Rimontiamo in macchina e ritorniamo sui nostri passi. Raggiunto l’incrocio di prima svoltiamo sull’altra diramazione. La stradina continua per qualche centinaio di metri e ci conduce a un’altra manciata di case. L’asfalto finisce in un cortile. Ma sulla sinistra un sentiero in ghiaia abbastanza largo scende a valle tra gli uliveti. Una signora di mezza età si affaccia al balcone di casa incuriosita dalla nostra presenza. Sembra chiedersi: “Ma chi saranno questi qua? Dove stanno andando?”. Lieti del vederla ci fermiamo, usciamo dall’auto, ci scusiamo del disturbo e chiediamo delle due chiese. “Sì, sì – ci dice – quella di Sant’Antonio è laggiù, subito dopo la nostra campagna. L’altra è San Giovanni e si trova all’entrata in paese”. Evidentemente non ce ne eravamo accorti. E non potevamo. Scopriremo poi che era alle nostre spalle ma anche volendo non potevamo notarla, perché oltre ad essere piccolissima, s’erge su un colle quasi nascosta tra alti alberi. Chiediamo il nome del paesino in cui ci troviamo. “Siete a Stanzia Torcello” – ci spiega.
Imbocchiamo la viuzza in terra battuta che scende tra i campi e proseguiamo la nostra “caccia al tesoro”. Dopo un po’ i lotti agricoli tutti ben coltivati finiscono e ci ritroviamo in una piccola selva di lecci. E in mezzo al bosco, su un terrapieno, la chiesina che cercavamo. La porticina d’accesso è chiusa ma le due finestrelle che la affiancano sono aperte e scrutiamo l’interno. Davvero molto carina. Peccato che all’interno al posto dei classici banchi di legno il parroco abbia deciso di sistemare delle orribili e poco estetiche sedie di plastica. Ma, commenterà a ragione qualcuno, si fa quel che si può. Meglio questo che niente.

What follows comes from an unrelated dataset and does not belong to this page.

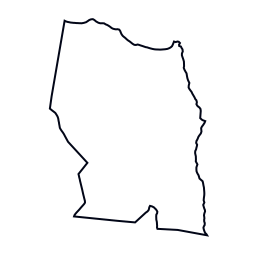 Santa Cruz Cabrália, Bahia, Brazil (Albers equal-area conic projection), rotated 268°
{"feature_id": "56859067B8048153730728", "entity_name": "Santa Cruz Cabrália", "entity_type": "district", "adm_level": 2, "iso_a3": "BRA", "parent_name": "Brazil", "parent_adm1": "Bahia", "projection": "albers", "projection_center": [-39.188, -16.225], "detail": "fine", "context": "isolated", "style": "outline", "palette": "ink", "viewbox_px": 256, "rotation_deg": 268, "n_neighbors": 0, "source": "geoboundaries", "source_scale": "gbopen_adm2", "svg_char_len": 3199}
<svg xmlns="http://www.w3.org/2000/svg" viewBox="0 0 256 256"><g transform="rotate(268 128 128)"><path d="M41.5,71.0L35.6,114.2L33.4,131.8L42.8,142.8L43.9,144.5L45.2,145.7L46.6,146.2L48.0,146.5L49.4,147.3L48.8,149.3L47.8,151.1L46.6,152.2L45.7,153.1L44.6,153.8L43.4,154.4L41.7,154.1L40.5,153.3L38.7,153.1L37.1,153.1L35.4,153.1L33.4,153.5L32.1,153.6L30.8,153.6L29.4,153.7L27.6,153.5L26.2,153.9L24.4,174.1L18.0,203.3L19.1,202.7L20.5,201.4L22.3,200.7L24.1,200.2L25.7,199.9L27.1,200.4L28.3,201.2L30.3,201.4L31.9,200.9L33.6,200.9L35.1,201.2L36.4,201.1L38.2,200.9L40.2,201.4L41.9,202.1L43.3,202.0L44.6,201.5L46.4,201.0L48.5,200.5L50.9,201.7L53.1,201.1L55.5,201.4L57.1,201.7L58.4,201.9L59.9,202.0L61.3,202.0L63.5,201.9L65.9,201.8L68.1,201.4L70.3,201.1L72.2,200.7L73.6,199.2L75.0,197.7L77.0,197.2L78.4,196.8L79.8,196.0L80.9,195.5L82.3,195.0L84.4,194.9L86.3,195.0L87.9,195.6L89.2,196.1L90.8,195.3L92.3,194.6L94.1,194.8L96.1,194.8L97.4,194.8L98.9,194.5L100.6,194.2L102.6,194.4L104.3,195.3L105.9,195.7L107.5,196.2L108.8,196.5L110.7,195.6L112.7,196.0L114.1,196.9L115.4,197.5L116.8,198.1L118.3,199.2L120.0,200.6L121.9,201.3L123.3,201.2L125.3,201.1L126.8,201.9L128.1,203.0L129.5,204.0L130.7,204.8L132.2,205.4L133.3,202.7L134.1,201.7L135.4,200.5L142.5,201.3L144.5,201.1L146.1,200.0L146.9,198.9L148.0,197.9L149.5,197.2L150.9,197.7L152.2,197.6L153.5,197.2L154.5,196.3L156.2,195.6L158.1,194.6L160.1,193.5L161.8,192.8L163.5,191.6L164.7,190.8L166.3,190.0L168.3,190.2L170.9,190.9L172.4,190.2L173.9,189.6L175.7,189.1L177.5,188.8L179.1,188.6L180.6,188.4L182.0,187.6L184.2,186.5L186.2,185.8L187.8,186.2L189.4,186.2L190.9,186.2L192.4,186.2L194.5,185.7L197.0,184.9L198.8,184.4L200.6,184.5L202.6,185.4L204.7,185.2L206.0,184.4L207.6,183.7L208.1,182.1L209.4,181.9L211.1,182.9L212.4,181.7L212.7,180.5L212.2,178.6L212.8,177.0L211.6,176.5L209.8,175.7L208.3,174.9L207.4,173.9L206.5,172.4L205.7,170.2L205.4,167.8L205.3,165.7L205.2,163.1L205.4,160.6L205.5,159.0L205.7,157.3L206.1,155.5L206.5,154.1L206.9,152.8L207.3,151.6L207.9,150.0L208.2,148.5L208.7,147.2L209.4,145.4L210.1,143.4L210.7,141.9L211.1,140.6L210.7,138.8L210.9,137.2L212.0,135.5L213.4,133.9L214.6,132.5L215.3,131.4L216.4,130.1L217.3,129.2L218.3,128.2L219.2,127.1L220.2,126.0L221.8,124.9L223.7,124.1L225.0,123.7L226.6,122.7L227.1,121.0L227.0,119.4L227.3,118.0L227.7,116.6L228.5,115.1L229.5,114.0L230.4,112.8L231.1,111.8L231.8,110.6L232.3,109.4L233.4,107.8L233.6,106.1L233.6,104.0L234.2,102.1L235.6,99.8L237.1,98.2L238.0,96.7L237.9,94.9L237.3,93.1L236.3,91.6L235.2,89.8L234.6,87.5L234.3,85.5L234.4,83.4L234.6,81.3L234.7,79.9L234.9,78.4L235.0,77.1L235.2,75.8L235.4,74.3L235.8,72.8L236.1,71.4L236.7,69.7L237.4,68.4L162.5,52.8L150.1,50.6L148.0,53.0L146.8,54.5L145.6,55.9L143.6,57.1L141.9,58.0L139.9,58.6L137.4,58.9L135.9,59.2L134.6,59.3L132.8,59.6L130.5,59.9L128.9,60.7L127.3,61.7L125.7,62.8L124.0,63.8L122.3,64.6L120.5,65.5L119.1,66.2L117.9,66.8L116.3,67.6L94.6,86.2L83.7,76.9L81.9,77.3L80.5,77.5L78.4,78.0L76.9,78.2L75.1,78.6L73.6,78.9L71.2,79.4L67.8,80.1L65.1,80.6L62.5,81.1L61.2,81.4L59.2,81.8L57.9,82.1L56.6,82.4L54.9,82.4L53.7,81.6L52.4,80.4L50.1,78.2L48.1,76.4L46.6,74.9L45.4,73.7L44.2,72.6L42.8,71.5L41.5,71.0Z" fill="none" stroke="#020617" stroke-width="2"/></g></svg>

Lungo la via del ritorno notiamo che la gentile signora che ci ha spiegato prima come arrivare alla nostra meta è ancora affacciata al suo balcone. “Tutti questi olivi sono vostri?” – Le chiediamo. “Sì, li coltiviamo noi. Anzi mio figlio” – ci rivela. E danno dell’olio eccellente. Ce ne siamo convinti.
Risaliti in macchina, seguendo le preziose indicazioni di Fioretta Crisman, siamo riusciti a individuare anche l’altra chiesa. Si trova in frazione Giugovazzi e dista soltanto poche centinaia di metri dall’incrocio con la strada principale. È tuttavia in una stranissima posizione, su un’altura. Mentre risaliamo la breve salita per arrivare al tempietto notiamo in un orto, legato al tronco di un albero, uno splendido cavallo. Ma non è di quelli da lavoro un tempo così comuni in Istria. È un purosangue. Per il lavoro nei campi anche da queste parti oramai si usano quasi esclusivamente i trattori. A cavallo si va soltanto al galoppo: è un modo come un altro per fare turismo. E a Terre Bianche andare al galoppo dev’essere oltremodo gratificante. L’aria purissima, l’ambiente è incontaminato, la natura è splendida e tutti i prodotti della terra che finiscono a tavola sono genuini.